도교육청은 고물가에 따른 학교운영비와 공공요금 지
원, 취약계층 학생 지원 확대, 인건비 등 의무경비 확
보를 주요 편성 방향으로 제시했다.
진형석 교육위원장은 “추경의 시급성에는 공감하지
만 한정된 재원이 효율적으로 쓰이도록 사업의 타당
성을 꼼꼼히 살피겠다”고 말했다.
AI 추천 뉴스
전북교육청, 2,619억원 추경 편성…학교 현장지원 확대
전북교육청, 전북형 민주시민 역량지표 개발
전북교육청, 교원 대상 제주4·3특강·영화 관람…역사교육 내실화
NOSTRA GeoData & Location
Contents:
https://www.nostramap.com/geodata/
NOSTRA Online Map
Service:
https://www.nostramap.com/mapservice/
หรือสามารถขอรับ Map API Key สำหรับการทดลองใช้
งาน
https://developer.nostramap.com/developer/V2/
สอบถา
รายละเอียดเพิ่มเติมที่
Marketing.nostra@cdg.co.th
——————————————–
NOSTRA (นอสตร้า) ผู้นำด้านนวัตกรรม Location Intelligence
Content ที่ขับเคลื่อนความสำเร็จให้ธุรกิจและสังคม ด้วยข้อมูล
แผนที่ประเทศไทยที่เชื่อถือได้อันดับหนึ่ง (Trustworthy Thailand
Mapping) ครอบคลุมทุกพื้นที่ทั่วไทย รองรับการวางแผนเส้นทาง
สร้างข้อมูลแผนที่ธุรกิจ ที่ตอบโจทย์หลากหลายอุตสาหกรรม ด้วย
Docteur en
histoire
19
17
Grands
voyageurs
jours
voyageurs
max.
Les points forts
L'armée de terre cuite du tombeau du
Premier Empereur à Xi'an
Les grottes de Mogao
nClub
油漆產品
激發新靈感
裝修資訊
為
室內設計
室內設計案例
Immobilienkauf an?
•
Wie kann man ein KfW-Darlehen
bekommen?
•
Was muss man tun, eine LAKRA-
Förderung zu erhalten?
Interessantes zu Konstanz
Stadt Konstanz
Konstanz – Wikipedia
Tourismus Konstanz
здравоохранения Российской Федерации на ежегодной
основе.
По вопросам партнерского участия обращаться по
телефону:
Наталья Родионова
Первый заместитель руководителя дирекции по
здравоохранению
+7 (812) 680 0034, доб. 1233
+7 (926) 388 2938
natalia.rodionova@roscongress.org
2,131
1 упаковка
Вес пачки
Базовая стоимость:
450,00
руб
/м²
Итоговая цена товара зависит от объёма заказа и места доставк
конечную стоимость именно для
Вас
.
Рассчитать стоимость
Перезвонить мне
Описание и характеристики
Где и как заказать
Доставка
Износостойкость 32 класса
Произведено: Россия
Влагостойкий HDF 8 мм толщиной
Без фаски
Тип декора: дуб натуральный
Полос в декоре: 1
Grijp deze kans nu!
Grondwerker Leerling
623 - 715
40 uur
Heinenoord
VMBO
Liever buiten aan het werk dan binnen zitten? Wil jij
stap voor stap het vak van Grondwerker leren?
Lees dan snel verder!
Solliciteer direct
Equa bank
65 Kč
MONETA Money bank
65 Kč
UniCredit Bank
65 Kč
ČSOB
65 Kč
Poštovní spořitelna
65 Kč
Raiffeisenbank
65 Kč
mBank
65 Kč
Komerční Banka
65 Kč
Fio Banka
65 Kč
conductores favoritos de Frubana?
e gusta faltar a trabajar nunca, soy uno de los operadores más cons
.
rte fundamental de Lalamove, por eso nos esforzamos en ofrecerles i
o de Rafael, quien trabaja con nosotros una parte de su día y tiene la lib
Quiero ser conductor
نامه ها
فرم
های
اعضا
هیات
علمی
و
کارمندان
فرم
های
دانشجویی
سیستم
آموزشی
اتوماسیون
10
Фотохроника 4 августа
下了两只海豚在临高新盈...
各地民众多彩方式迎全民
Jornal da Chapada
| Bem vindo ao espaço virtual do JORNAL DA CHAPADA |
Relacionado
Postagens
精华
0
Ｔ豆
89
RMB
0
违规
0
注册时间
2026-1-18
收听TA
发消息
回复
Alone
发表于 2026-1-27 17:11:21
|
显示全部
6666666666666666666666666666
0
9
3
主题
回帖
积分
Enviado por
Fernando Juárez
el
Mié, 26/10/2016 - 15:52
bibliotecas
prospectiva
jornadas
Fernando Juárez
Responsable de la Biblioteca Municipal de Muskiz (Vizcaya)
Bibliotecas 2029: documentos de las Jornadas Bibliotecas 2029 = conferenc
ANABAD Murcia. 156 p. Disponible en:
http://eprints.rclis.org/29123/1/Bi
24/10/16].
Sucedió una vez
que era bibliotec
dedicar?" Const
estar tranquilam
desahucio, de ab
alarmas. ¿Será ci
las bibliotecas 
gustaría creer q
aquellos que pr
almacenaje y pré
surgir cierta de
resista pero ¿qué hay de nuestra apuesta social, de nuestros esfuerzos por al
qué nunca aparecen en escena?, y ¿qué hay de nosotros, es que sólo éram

________________________

-- Assignment --
Nothing in the entries may be left out; each line is to be output exactly.

-- Reply --
도교육청은 고물가에 따른 학교운영비와 공공요금 지
원, 취약계층 학생 지원 확대, 인건비 등 의무경비 확
보를 주요 편성 방향으로 제시했다.
진형석 교육위원장은 “추경의 시급성에는 공감하지
만 한정된 재원이 효율적으로 쓰이도록 사업의 타당
성을 꼼꼼히 살피겠다”고 말했다.
AI 추천 뉴스
전북교육청, 2,619억원 추경 편성…학교 현장지원 확대
전북교육청, 전북형 민주시민 역량지표 개발
전북교육청, 교원 대상 제주4·3특강·영화 관람…역사교육 내실화
NOSTRA GeoData & Location
Contents:
https://www.nostramap.com/geodata/
NOSTRA Online Map
Service:
https://www.nostramap.com/mapservice/
หรือสามารถขอรับ Map API Key สำหรับการทดลองใช้
งาน
https://developer.nostramap.com/developer/V2/
สอบถา
รายละเอียดเพิ่มเติมที่
Marketing.nostra@cdg.co.th
——————————————–
NOSTRA (นอสตร้า) ผู้นำด้านนวัตกรรม Location Intelligence
Content ที่ขับเคลื่อนความสำเร็จให้ธุรกิจและสังคม ด้วยข้อมูล
แผนที่ประเทศไทยที่เชื่อถือได้อันดับหนึ่ง (Trustworthy Thailand
Mapping) ครอบคลุมทุกพื้นที่ทั่วไทย รองรับการวางแผนเส้นทาง
สร้างข้อมูลแผนที่ธุรกิจ ที่ตอบโจทย์หลากหลายอุตสาหกรรม ด้วย
Docteur en
histoire
19
17
Grands
voyageurs
jours
voyageurs
max.
Les points forts
L'armée de terre cuite du tombeau du
Premier Empereur à Xi'an
Les grottes de Mogao
nClub
油漆產品
激發新靈感
裝修資訊
為
室內設計
室內設計案例
Immobilienkauf an?
•
Wie kann man ein KfW-Darlehen
bekommen?
•
Was muss man tun, eine LAKRA-
Förderung zu erhalten?
Interessantes zu Konstanz
Stadt Konstanz
Konstanz – Wikipedia
Tourismus Konstanz
здравоохранения Российской Федерации на ежегодной
основе.
По вопросам партнерского участия обращаться по
телефону:
Наталья Родионова
Первый заместитель руководителя дирекции по
здравоохранению
+7 (812) 680 0034, доб. 1233
+7 (926) 388 2938
natalia.rodionova@roscongress.org
2,131
1 упаковка
Вес пачки
Базовая стоимость:
450,00
руб
/м²
Итоговая цена товара зависит от объёма заказа и места доставк
конечную стоимость именно для
Вас
.
Рассчитать стоимость
Перезвонить мне
Описание и характеристики
Где и как заказать
Доставка
Износостойкость 32 класса
Произведено: Россия
Влагостойкий HDF 8 мм толщиной
Без фаски
Тип декора: дуб натуральный
Полос в декоре: 1
Grijp deze kans nu!
Grondwerker Leerling
623 - 715
40 uur
Heinenoord
VMBO
Liever buiten aan het werk dan binnen zitten? Wil jij
stap voor stap het vak van Grondwerker leren?
Lees dan snel verder!
Solliciteer direct
Equa bank
65 Kč
MONETA Money bank
65 Kč
UniCredit Bank
65 Kč
ČSOB
65 Kč
Poštovní spořitelna
65 Kč
Raiffeisenbank
65 Kč
mBank
65 Kč
Komerční Banka
65 Kč
Fio Banka
65 Kč
conductores favoritos de Frubana?
e gusta faltar a trabajar nunca, soy uno de los operadores más cons
.
rte fundamental de Lalamove, por eso nos esforzamos en ofrecerles i
o de Rafael, quien trabaja con nosotros una parte de su día y tiene la lib
Quiero ser conductor
نامه ها
فرم
های
اعضا
هیات
علمی
و
کارمندان
فرم
های
دانشجویی
سیستم
آموزشی
اتوماسیون
10
Фотохроника 4 августа
下了两只海豚在临高新盈...
各地民众多彩方式迎全民
Jornal da Chapada
| Bem vindo ao espaço virtual do JORNAL DA CHAPADA |
Relacionado
Postagens
精华
0
Ｔ豆
89
RMB
0
违规
0
注册时间
2026-1-18
收听TA
发消息
回复
Alone
发表于 2026-1-27 17:11:21
|
显示全部
6666666666666666666666666666
0
9
3
主题
回帖
积分
Enviado por
Fernando Juárez
el
Mié, 26/10/2016 - 15:52
bibliotecas
prospectiva
jornadas
Fernando Juárez
Responsable de la Biblioteca Municipal de Muskiz (Vizcaya)
Bibliotecas 2029: documentos de las Jornadas Bibliotecas 2029 = conferenc
ANABAD Murcia. 156 p. Disponible en:
http://eprints.rclis.org/29123/1/Bi
24/10/16].
Sucedió una vez
que era bibliotec
dedicar?" Const
estar tranquilam
desahucio, de ab
alarmas. ¿Será ci
las bibliotecas 
gustaría creer q
aquellos que pr
almacenaje y pré
surgir cierta de
resista pero ¿qué hay de nuestra apuesta social, de nuestros esfuerzos por al
qué nunca aparecen en escena?, y ¿qué hay de nosotros, es que sólo éram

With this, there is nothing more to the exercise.